# INPUT RECORDS
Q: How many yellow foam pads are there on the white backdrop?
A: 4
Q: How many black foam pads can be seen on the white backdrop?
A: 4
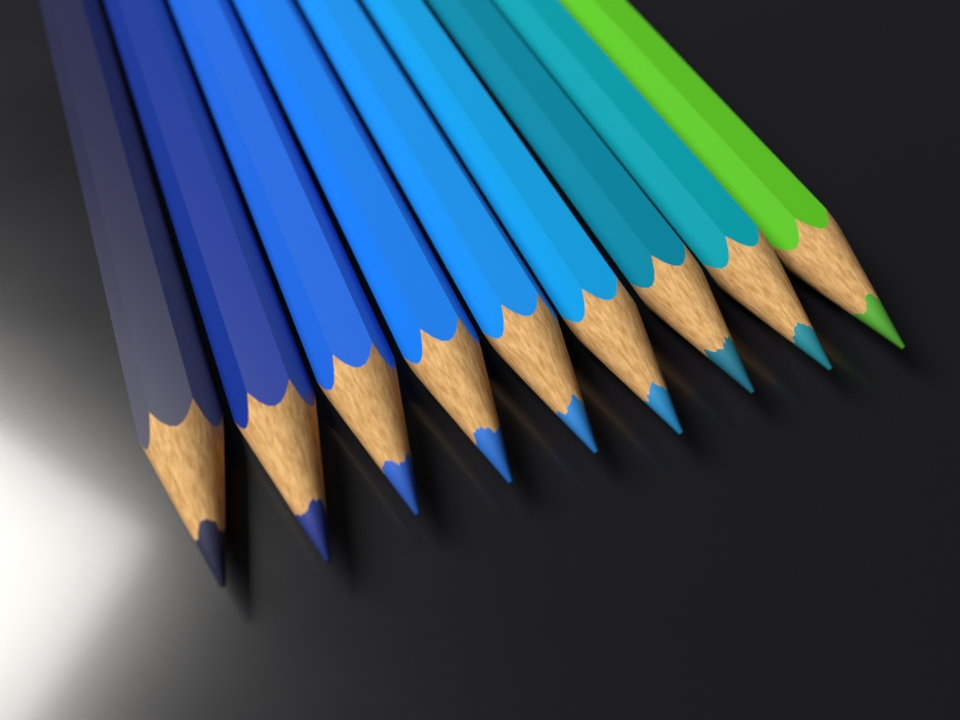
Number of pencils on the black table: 9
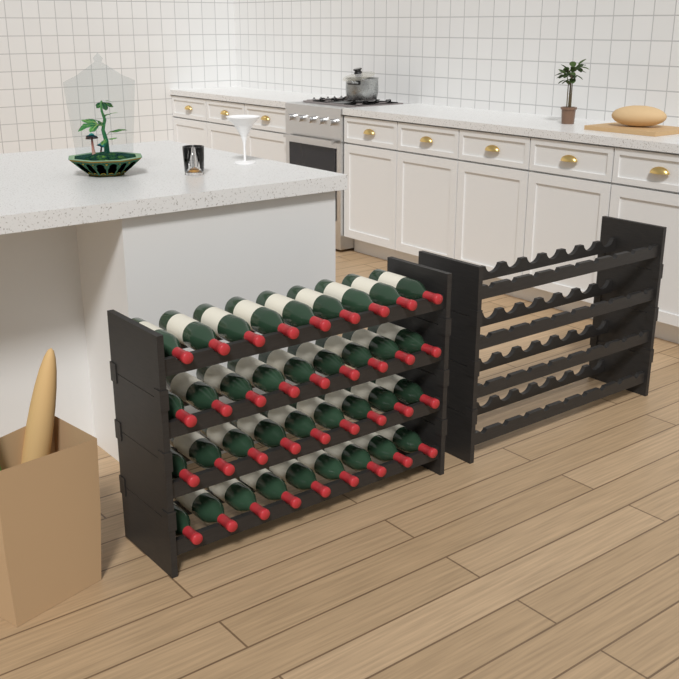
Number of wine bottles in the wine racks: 36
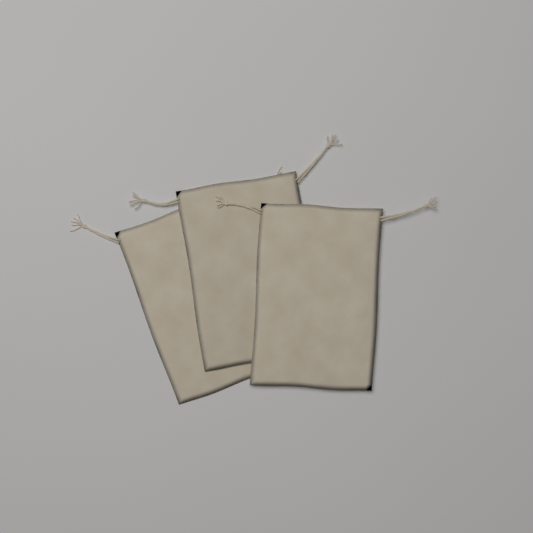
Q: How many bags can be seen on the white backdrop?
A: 3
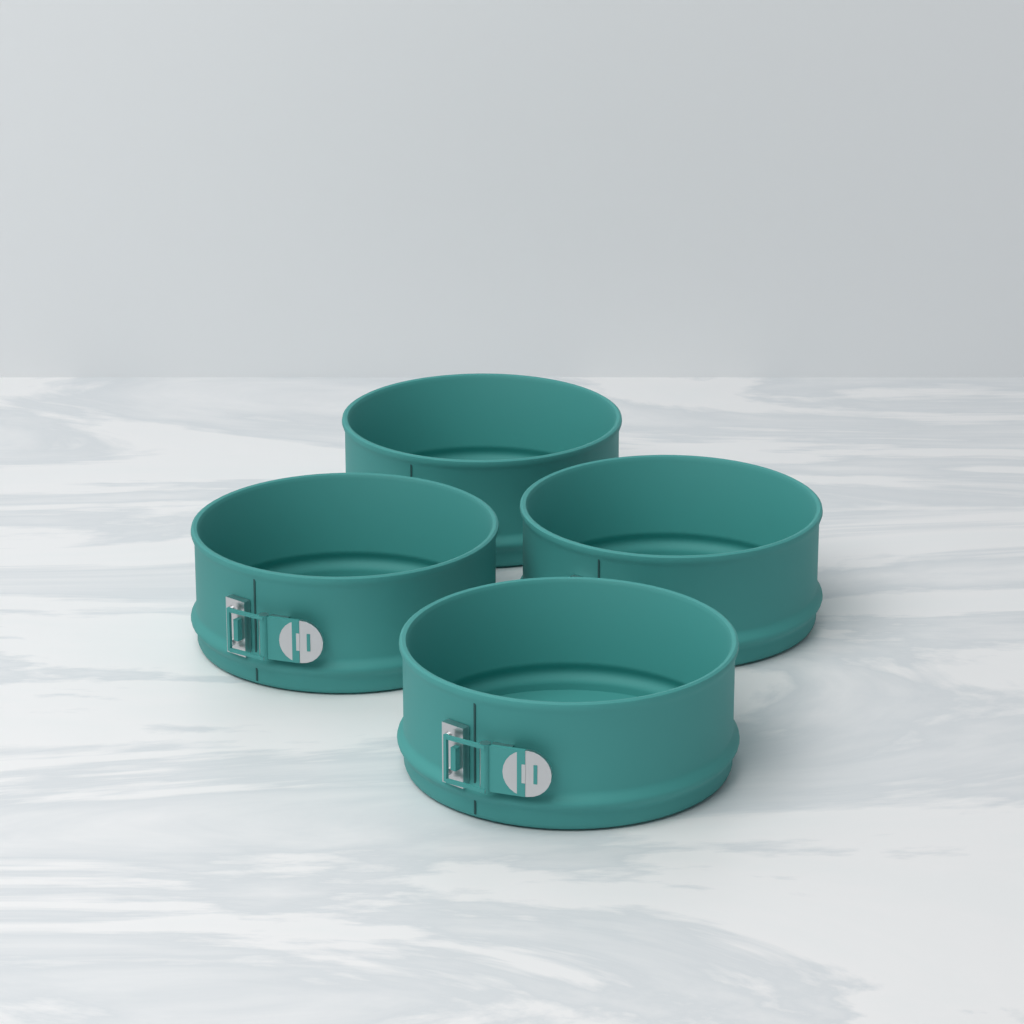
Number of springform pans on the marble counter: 4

# AIM
Copy every line of the records word for word, leaving out the pictures.

# RESPONSE TO THE EXERCISE
Q: How many yellow foam pads are there on the white backdrop?
A: 4
Q: How many black foam pads can be seen on the white backdrop?
A: 4
Number of pencils on the black table: 9
Number of wine bottles in the wine racks: 36
Q: How many bags can be seen on the white backdrop?
A: 3
Number of springform pans on the marble counter: 4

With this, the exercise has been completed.